* _Activity_
Each line below with the string "rend" should be copied.

[Document images with source code]
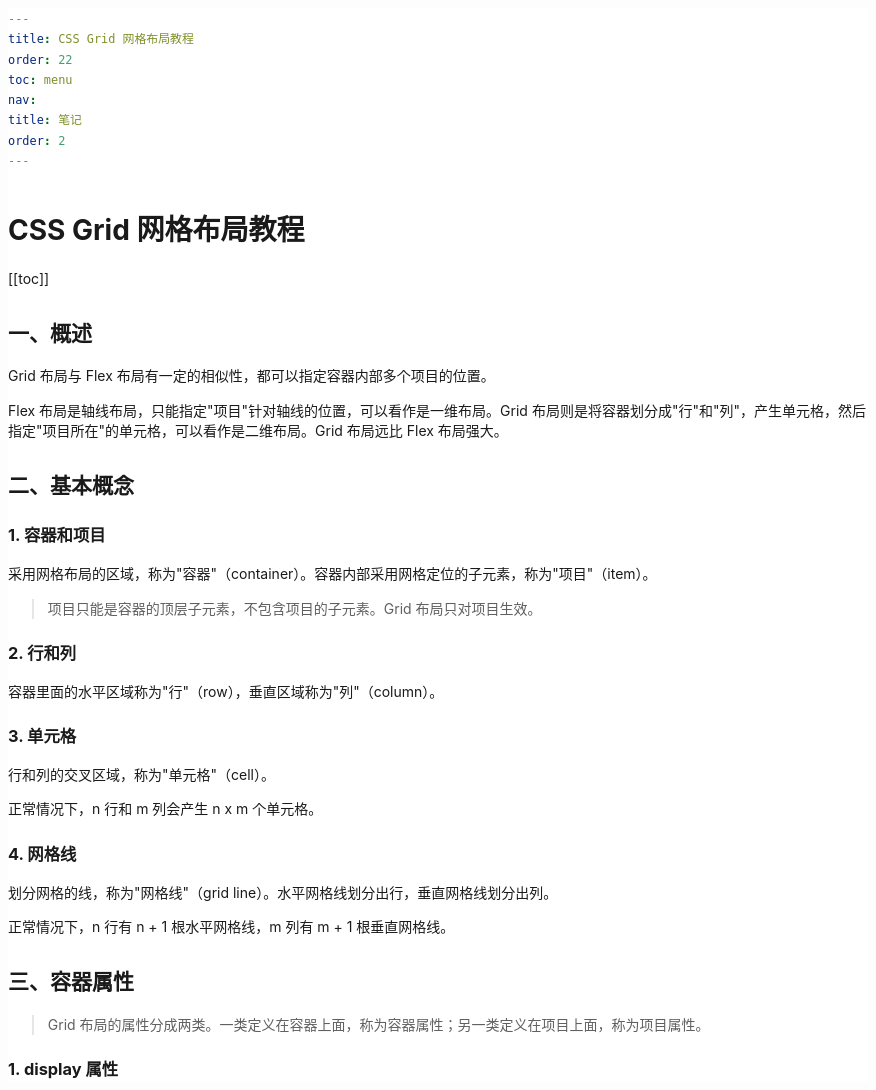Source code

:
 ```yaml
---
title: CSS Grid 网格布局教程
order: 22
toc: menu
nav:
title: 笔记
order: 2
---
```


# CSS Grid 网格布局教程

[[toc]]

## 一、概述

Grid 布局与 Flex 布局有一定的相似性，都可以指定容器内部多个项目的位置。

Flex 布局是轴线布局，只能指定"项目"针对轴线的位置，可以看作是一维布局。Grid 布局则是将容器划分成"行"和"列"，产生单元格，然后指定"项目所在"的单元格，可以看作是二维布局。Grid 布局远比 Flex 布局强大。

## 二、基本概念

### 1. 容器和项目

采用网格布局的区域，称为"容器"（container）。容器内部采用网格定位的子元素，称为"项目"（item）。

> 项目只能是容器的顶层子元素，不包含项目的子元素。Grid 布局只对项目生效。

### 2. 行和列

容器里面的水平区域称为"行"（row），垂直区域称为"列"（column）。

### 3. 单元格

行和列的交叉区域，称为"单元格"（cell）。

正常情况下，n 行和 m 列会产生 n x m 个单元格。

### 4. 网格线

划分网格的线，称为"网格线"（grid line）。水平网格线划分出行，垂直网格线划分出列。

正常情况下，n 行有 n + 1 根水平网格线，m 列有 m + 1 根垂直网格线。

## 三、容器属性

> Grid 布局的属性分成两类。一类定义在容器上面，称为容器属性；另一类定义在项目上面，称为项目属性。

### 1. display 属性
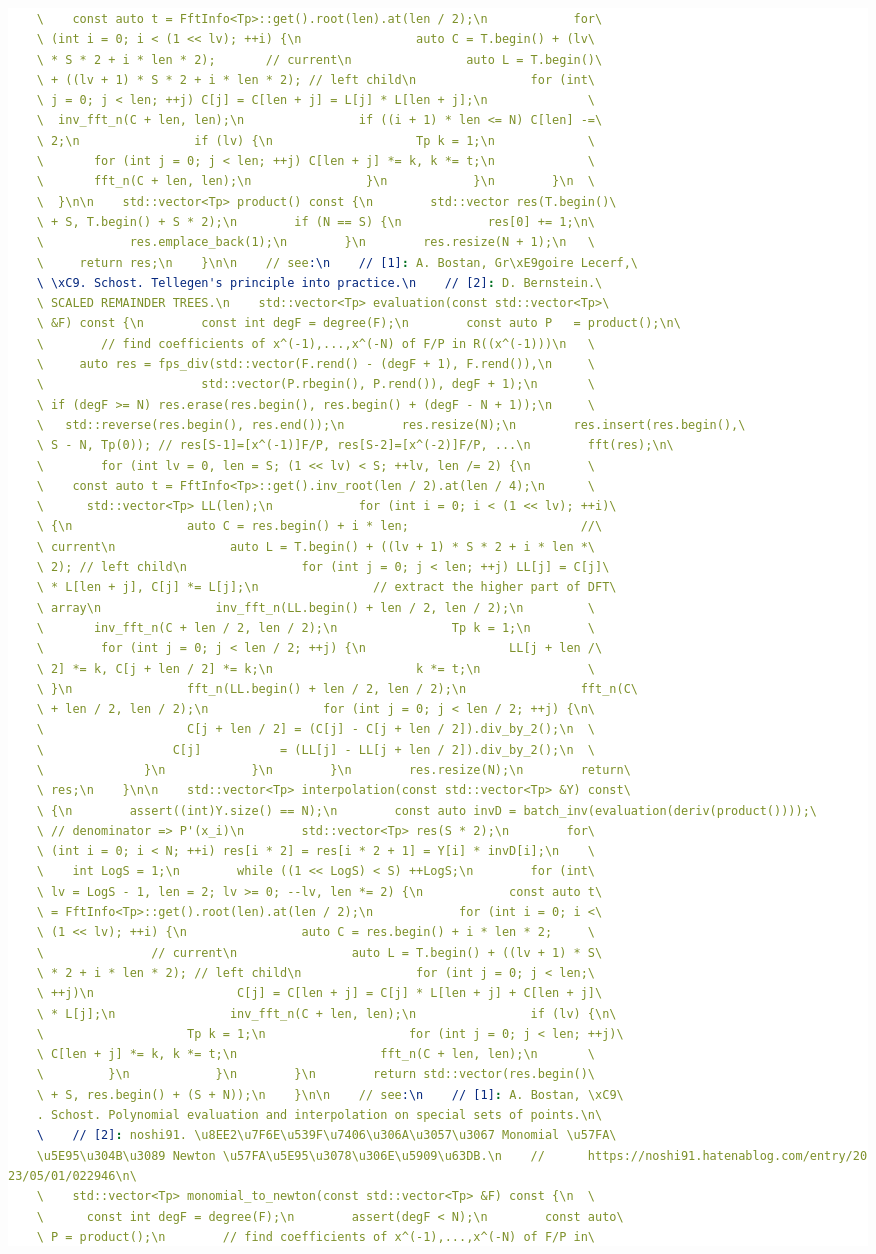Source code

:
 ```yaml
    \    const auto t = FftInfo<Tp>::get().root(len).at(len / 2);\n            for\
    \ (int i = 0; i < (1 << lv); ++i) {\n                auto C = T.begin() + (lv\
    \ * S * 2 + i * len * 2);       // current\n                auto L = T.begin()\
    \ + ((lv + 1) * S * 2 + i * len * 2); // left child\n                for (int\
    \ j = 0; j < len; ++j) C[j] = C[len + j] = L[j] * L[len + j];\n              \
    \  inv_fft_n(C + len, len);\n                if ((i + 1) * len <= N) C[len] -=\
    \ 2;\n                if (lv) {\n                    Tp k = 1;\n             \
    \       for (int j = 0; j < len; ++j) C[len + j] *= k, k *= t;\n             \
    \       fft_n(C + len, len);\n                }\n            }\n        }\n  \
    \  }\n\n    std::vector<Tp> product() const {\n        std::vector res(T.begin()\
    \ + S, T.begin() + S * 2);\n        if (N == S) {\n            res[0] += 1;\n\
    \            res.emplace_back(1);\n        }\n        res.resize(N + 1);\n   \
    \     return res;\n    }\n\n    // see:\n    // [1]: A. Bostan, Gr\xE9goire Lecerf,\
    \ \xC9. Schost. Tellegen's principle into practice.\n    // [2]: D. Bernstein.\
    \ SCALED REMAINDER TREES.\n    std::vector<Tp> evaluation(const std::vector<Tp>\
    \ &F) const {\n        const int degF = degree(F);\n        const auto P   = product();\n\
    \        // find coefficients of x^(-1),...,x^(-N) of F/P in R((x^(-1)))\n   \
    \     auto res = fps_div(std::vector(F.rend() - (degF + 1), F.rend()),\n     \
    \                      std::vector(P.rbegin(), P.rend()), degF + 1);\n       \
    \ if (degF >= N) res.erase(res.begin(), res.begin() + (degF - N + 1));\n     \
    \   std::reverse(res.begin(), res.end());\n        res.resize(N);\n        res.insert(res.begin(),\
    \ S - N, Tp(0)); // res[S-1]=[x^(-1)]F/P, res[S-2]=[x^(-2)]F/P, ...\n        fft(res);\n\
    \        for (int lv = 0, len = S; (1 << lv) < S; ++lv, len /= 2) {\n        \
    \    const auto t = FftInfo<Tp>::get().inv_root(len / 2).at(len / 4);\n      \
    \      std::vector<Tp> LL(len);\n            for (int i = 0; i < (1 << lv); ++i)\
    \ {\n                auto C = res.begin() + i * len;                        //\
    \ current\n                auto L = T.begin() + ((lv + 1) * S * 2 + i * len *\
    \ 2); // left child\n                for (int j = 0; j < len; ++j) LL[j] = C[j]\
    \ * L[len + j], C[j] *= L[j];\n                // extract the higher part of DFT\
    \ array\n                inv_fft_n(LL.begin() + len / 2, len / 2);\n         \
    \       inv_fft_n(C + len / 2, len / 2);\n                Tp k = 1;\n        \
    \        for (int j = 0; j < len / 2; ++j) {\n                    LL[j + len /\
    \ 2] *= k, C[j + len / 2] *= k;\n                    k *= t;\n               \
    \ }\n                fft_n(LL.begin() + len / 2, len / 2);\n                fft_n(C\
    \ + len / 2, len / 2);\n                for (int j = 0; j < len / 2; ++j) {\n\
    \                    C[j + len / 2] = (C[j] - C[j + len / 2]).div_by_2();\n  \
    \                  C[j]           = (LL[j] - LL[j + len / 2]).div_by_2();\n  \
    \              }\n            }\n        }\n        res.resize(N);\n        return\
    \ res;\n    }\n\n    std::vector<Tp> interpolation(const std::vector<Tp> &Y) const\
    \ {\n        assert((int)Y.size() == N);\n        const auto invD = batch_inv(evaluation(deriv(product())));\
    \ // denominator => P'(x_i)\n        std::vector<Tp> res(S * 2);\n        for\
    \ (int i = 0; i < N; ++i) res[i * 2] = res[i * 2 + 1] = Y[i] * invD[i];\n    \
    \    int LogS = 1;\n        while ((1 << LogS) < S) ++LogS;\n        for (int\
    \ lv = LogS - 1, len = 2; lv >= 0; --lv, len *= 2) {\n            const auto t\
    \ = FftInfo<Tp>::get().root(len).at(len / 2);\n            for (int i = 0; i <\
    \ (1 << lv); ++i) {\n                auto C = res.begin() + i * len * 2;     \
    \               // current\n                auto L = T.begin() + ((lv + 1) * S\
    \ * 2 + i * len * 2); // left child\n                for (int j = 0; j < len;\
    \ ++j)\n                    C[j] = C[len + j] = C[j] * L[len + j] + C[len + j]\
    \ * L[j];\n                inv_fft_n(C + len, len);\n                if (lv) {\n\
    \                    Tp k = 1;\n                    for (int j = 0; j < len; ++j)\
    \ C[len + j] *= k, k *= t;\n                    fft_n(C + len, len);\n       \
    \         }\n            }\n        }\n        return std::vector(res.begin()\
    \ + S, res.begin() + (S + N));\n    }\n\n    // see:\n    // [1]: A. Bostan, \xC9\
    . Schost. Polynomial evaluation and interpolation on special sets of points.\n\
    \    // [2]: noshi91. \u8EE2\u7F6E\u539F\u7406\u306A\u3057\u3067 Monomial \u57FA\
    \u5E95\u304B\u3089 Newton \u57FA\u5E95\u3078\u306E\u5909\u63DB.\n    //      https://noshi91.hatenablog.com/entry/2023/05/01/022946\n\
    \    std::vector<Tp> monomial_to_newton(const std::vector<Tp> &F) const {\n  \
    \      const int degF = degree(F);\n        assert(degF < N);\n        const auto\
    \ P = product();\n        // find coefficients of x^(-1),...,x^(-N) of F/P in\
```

* _Reply to the task_
    \     auto res = fps_div(std::vector(F.rend() - (degF + 1), F.rend()),\n     \
    \                      std::vector(P.rbegin(), P.rend()), degF + 1);\n       \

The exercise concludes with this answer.